=== Begin Enclosure ===
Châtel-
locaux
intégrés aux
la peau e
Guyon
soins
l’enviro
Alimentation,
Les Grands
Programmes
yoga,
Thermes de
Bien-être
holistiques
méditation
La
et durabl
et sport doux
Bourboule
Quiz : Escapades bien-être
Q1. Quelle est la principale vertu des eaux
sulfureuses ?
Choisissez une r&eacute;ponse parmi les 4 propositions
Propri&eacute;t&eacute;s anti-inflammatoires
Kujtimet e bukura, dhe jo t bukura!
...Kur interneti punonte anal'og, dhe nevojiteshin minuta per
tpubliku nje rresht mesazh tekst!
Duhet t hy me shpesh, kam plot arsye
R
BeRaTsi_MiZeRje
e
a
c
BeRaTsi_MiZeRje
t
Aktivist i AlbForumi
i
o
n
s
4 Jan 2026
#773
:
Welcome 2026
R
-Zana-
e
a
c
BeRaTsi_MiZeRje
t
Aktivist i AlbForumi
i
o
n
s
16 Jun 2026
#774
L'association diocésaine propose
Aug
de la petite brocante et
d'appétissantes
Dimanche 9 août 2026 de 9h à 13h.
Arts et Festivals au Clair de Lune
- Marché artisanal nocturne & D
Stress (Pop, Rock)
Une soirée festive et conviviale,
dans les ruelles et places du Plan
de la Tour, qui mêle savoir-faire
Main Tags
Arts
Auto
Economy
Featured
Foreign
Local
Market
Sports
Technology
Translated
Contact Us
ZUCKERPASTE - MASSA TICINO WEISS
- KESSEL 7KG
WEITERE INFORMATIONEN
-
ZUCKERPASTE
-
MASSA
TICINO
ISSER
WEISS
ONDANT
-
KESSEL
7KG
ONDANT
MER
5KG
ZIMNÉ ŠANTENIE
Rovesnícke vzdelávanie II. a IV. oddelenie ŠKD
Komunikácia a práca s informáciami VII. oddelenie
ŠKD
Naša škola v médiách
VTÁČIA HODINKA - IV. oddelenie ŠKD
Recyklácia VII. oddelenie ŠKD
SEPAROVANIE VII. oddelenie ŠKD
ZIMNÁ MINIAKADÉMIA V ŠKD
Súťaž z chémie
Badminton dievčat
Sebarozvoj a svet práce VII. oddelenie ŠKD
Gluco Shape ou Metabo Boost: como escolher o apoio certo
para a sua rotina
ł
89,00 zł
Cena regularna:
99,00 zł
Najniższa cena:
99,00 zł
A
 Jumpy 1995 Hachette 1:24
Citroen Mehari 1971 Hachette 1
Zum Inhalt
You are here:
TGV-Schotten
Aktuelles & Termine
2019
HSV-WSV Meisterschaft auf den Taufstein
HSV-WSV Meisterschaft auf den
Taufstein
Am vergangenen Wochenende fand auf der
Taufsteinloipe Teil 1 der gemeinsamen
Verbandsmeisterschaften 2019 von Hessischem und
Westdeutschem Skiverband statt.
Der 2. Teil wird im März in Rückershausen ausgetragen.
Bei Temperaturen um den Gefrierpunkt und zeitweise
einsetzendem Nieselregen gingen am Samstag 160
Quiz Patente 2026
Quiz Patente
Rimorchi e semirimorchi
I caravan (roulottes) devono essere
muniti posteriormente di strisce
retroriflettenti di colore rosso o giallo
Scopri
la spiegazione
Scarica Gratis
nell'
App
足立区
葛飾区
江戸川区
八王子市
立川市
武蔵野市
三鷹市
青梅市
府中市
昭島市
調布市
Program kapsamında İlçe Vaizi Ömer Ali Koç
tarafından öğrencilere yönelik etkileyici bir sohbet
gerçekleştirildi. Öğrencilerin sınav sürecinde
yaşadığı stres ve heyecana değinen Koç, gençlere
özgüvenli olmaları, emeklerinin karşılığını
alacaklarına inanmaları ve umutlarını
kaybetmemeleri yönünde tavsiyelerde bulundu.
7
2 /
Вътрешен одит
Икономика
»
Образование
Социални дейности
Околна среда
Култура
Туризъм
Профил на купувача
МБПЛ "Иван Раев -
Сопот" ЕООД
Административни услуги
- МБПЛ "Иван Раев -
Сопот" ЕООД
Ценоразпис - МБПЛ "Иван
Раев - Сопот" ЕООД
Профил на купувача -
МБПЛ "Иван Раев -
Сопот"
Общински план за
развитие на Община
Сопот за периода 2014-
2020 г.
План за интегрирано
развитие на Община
=== End Enclosure ===
What to produce –
Reproduce the material above word for word, starting at its first line and stopping after the line that contains "Kujtimet e bukura, dhe jo t bukura!".

Finished exercise –
Châtel-
locaux
intégrés aux
la peau e
Guyon
soins
l’enviro
Alimentation,
Les Grands
Programmes
yoga,
Thermes de
Bien-être
holistiques
méditation
La
et durabl
et sport doux
Bourboule
Quiz : Escapades bien-être
Q1. Quelle est la principale vertu des eaux
sulfureuses ?
Choisissez une r&eacute;ponse parmi les 4 propositions
Propri&eacute;t&eacute;s anti-inflammatoires
Kujtimet e bukura, dhe jo t bukura!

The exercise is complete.